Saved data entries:
· · · · ·
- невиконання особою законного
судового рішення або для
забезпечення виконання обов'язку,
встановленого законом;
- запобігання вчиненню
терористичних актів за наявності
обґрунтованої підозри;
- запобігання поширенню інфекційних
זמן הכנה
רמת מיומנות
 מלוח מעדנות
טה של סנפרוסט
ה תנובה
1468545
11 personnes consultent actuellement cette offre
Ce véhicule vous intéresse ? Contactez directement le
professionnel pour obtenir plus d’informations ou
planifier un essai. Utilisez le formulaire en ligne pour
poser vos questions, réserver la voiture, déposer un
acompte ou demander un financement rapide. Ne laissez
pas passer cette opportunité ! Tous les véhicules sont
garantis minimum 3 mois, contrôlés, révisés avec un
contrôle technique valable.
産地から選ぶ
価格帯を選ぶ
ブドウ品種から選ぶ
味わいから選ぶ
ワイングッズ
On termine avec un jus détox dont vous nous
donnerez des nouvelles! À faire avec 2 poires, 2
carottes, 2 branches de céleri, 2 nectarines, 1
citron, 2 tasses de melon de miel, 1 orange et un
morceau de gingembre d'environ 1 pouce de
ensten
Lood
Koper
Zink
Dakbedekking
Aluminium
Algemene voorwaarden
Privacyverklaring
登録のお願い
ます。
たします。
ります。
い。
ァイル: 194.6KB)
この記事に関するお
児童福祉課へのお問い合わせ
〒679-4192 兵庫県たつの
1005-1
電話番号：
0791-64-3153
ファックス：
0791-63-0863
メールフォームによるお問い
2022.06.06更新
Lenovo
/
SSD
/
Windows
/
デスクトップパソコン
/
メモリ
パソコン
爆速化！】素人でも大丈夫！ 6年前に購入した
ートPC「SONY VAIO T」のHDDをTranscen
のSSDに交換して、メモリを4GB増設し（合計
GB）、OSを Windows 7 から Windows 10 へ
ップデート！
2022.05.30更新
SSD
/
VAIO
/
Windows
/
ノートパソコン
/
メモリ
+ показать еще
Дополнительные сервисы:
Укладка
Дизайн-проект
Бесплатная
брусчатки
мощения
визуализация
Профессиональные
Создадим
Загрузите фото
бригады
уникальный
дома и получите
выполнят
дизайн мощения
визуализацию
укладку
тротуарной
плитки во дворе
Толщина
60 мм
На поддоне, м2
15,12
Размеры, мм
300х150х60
· · · · ·
Please reproduce the lines from the start of the records through the line containing "Ce véhicule vous", including both the first line and that line.

ANSWER:
- невиконання особою законного
судового рішення або для
забезпечення виконання обов'язку,
встановленого законом;
- запобігання вчиненню
терористичних актів за наявності
обґрунтованої підозри;
- запобігання поширенню інфекційних
זמן הכנה
רמת מיומנות
 מלוח מעדנות
טה של סנפרוסט
ה תנובה
1468545
11 personnes consultent actuellement cette offre
Ce véhicule vous intéresse ? Contactez directement le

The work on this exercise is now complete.